La enfermedad o la muerte no son alegrías ni regalos

Afronto este tema con el debido respeto, sin intención de ofender a nadie, pero viendo que gente de profunda fe afronta la enfermedad o la muerte de esta manera.

La cuestión no es fácil de abordar, y sobre el dolor y la aceptación del mismo se ha debatido tanto que quizás el “toma tu cruz y sígueme” pueda desvirtuarse. Sólo unos pequeños apuntes:

1) Jesucristo lloró en tres ocasiones al menos. Lloró, y no se alegró por las desgracias que se presentaban. Por la muerte de Lázaro (Juan 11: 33-35), cuando avisó de que Jerusalén sería destruida (Lucas 19:41), y ante la venida de su muerte (Hebreos 5:7). Asimismo en Getsemaní, San Marcos narra que Jesús se entristeció y se angustió (Marcos 14: 33-34).

2) Las bienaventuranzas dan consuelo al que sufre ante la recompensa que tendrán. Parten de la premisa de que el dolor es normal, y de que el consuelo vendrá, pero no toman el dolor como alegría.

3) Jesús curó enfermos y resucitó a muertos, y no al revés.

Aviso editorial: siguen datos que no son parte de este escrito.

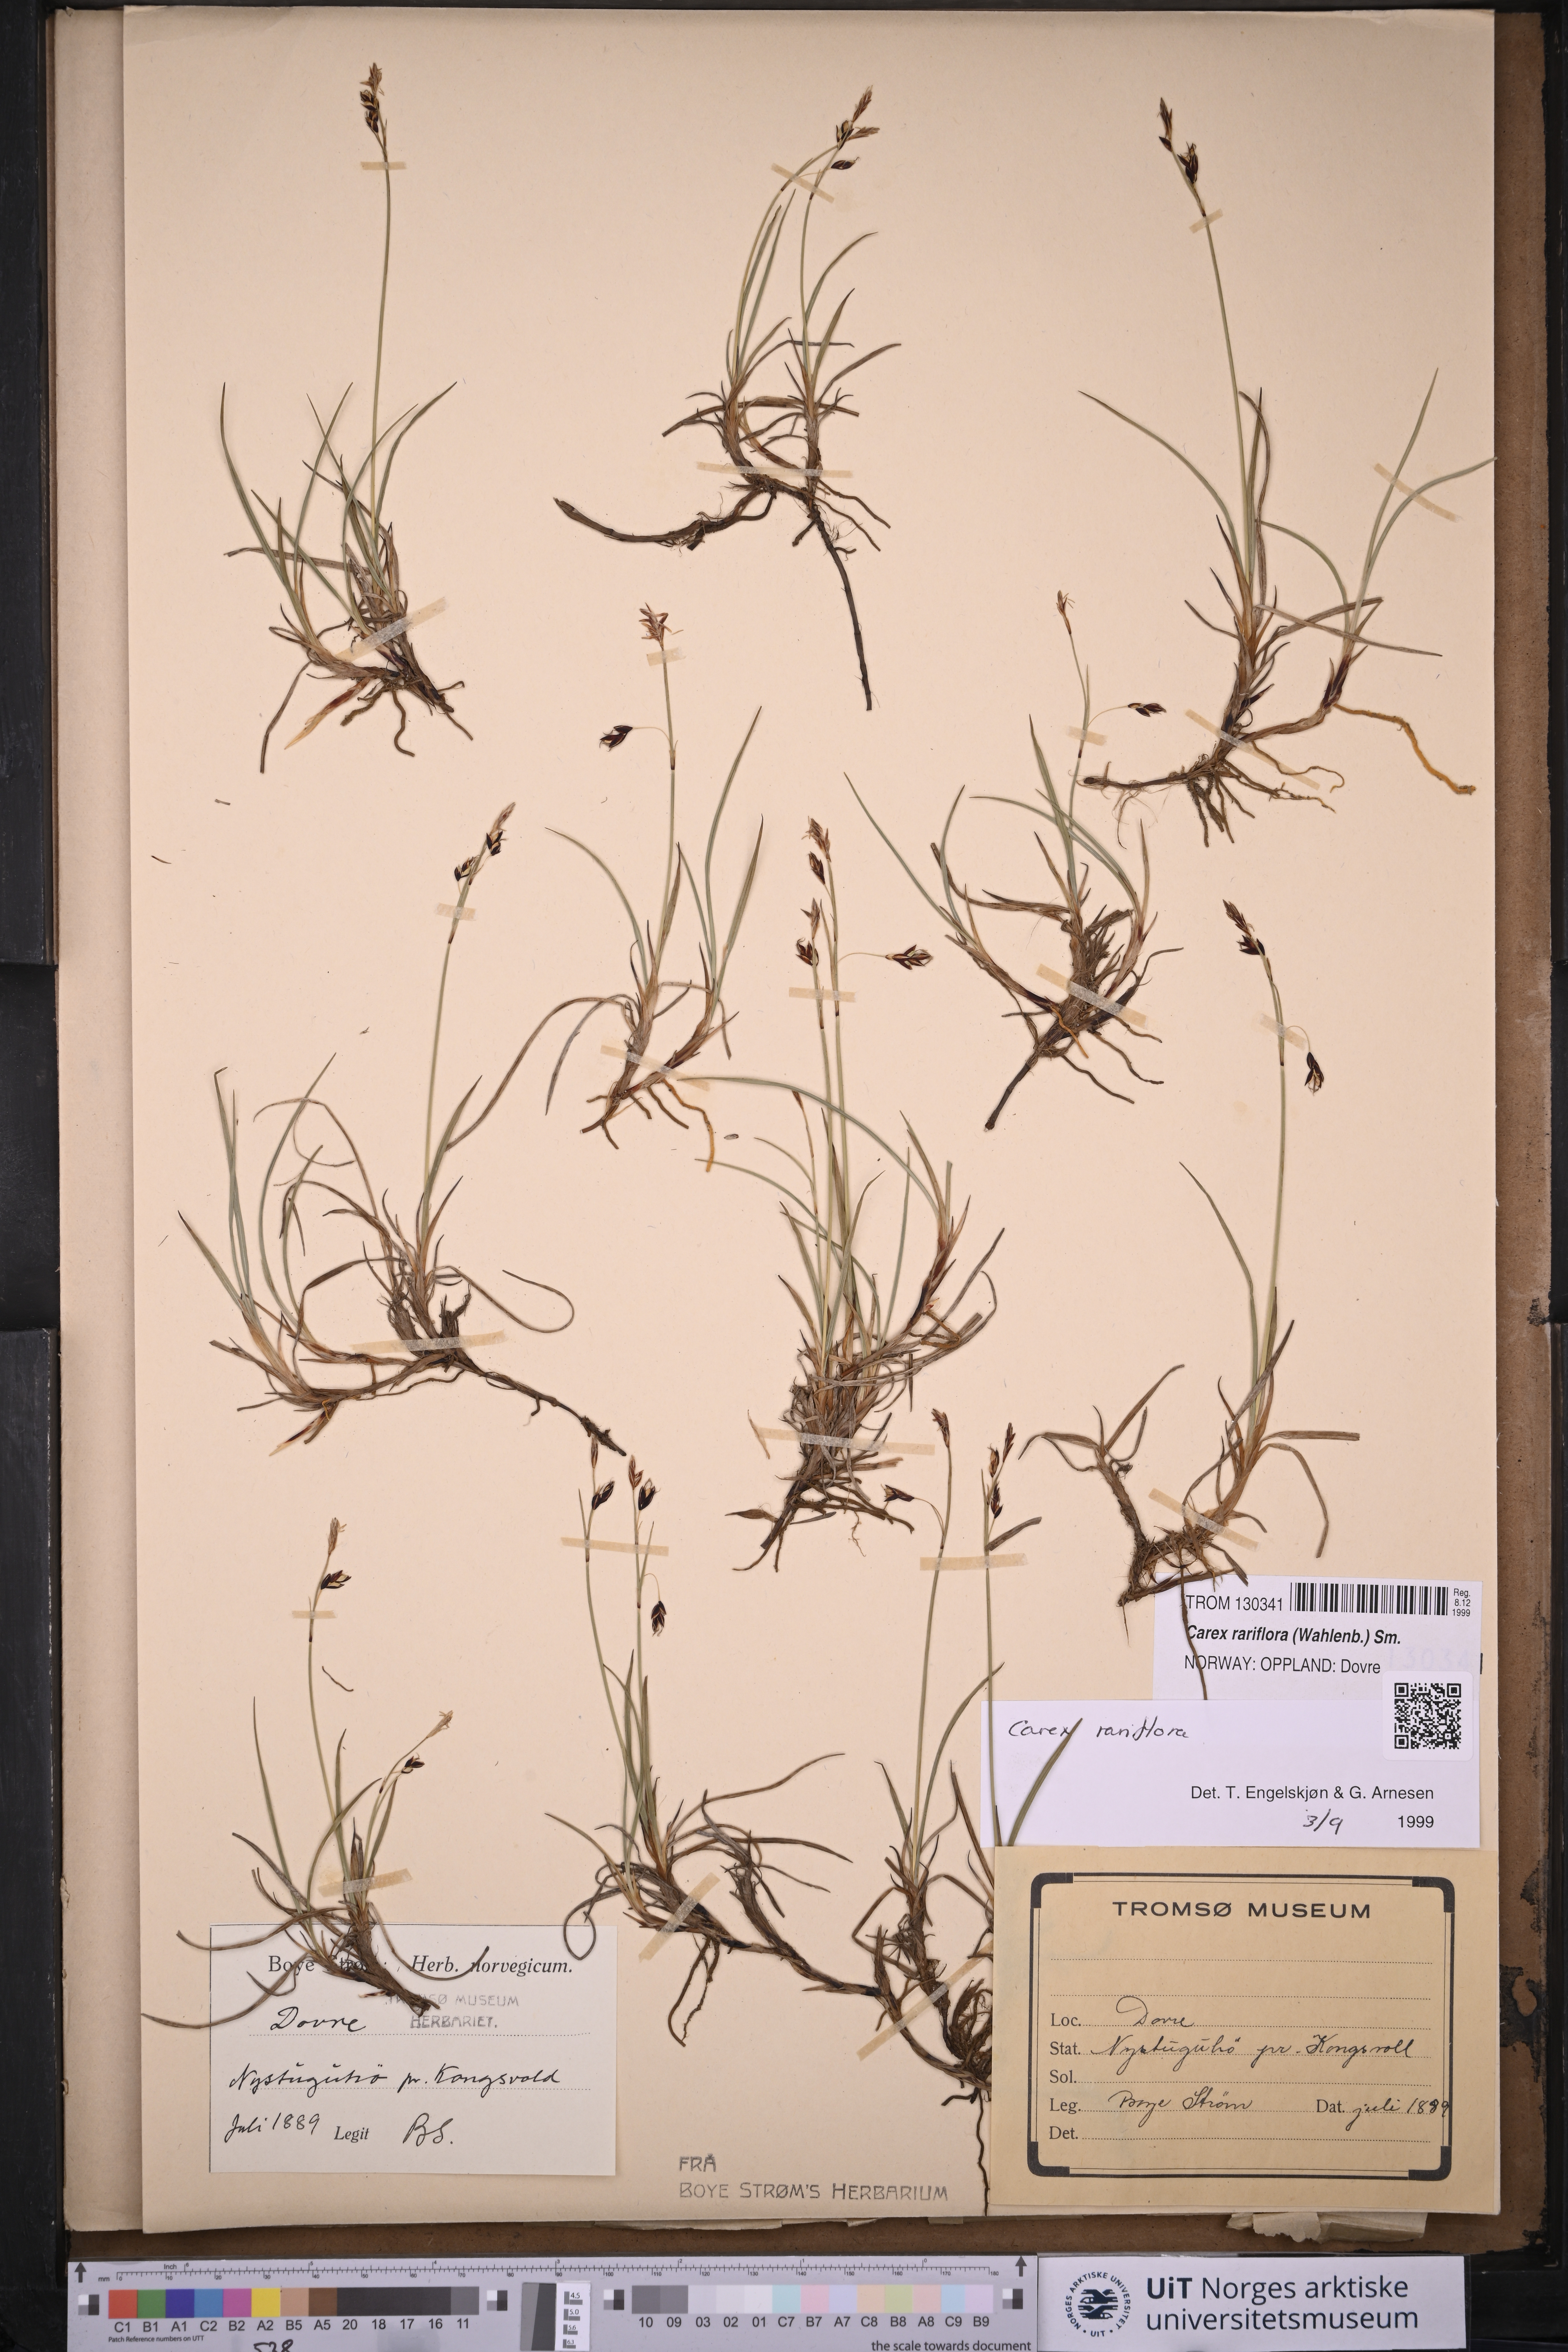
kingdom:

El regalo no era la enfermedad y la muerte, sino al contrario.

4) Cristo asumió el sufrimiento humano para redimirnos de nuestros pecados. Fue este sufrimiento real, que no alegría ni regalo, el que nos redimió.

Cierto es que también hay pasajes en los que parece que se habla de la alegría del sufrimiento: “Alegraos en la medida en que participáis en los sufrimientos de Cristo, para que también os alegréis alborozados en la revelación de su gloria” (I Pedro 4, 13) pero está claro que al hablar de sufrimientos hay un reconocimiento implícito de que éstos son tales, y que la alegría viene por la espera de la vida eterna y por la conversión.

La alegría ante el sufrimiento del santo es más bien una aceptación madura del dolor con la esperanza puesta en Cristo, pero no una negación del sufrimiento que realmente padecemos en la tierra. Por el sufrimiento nos purificamos, y la aceptación y el abrazo a nuestra cruz nos santifica.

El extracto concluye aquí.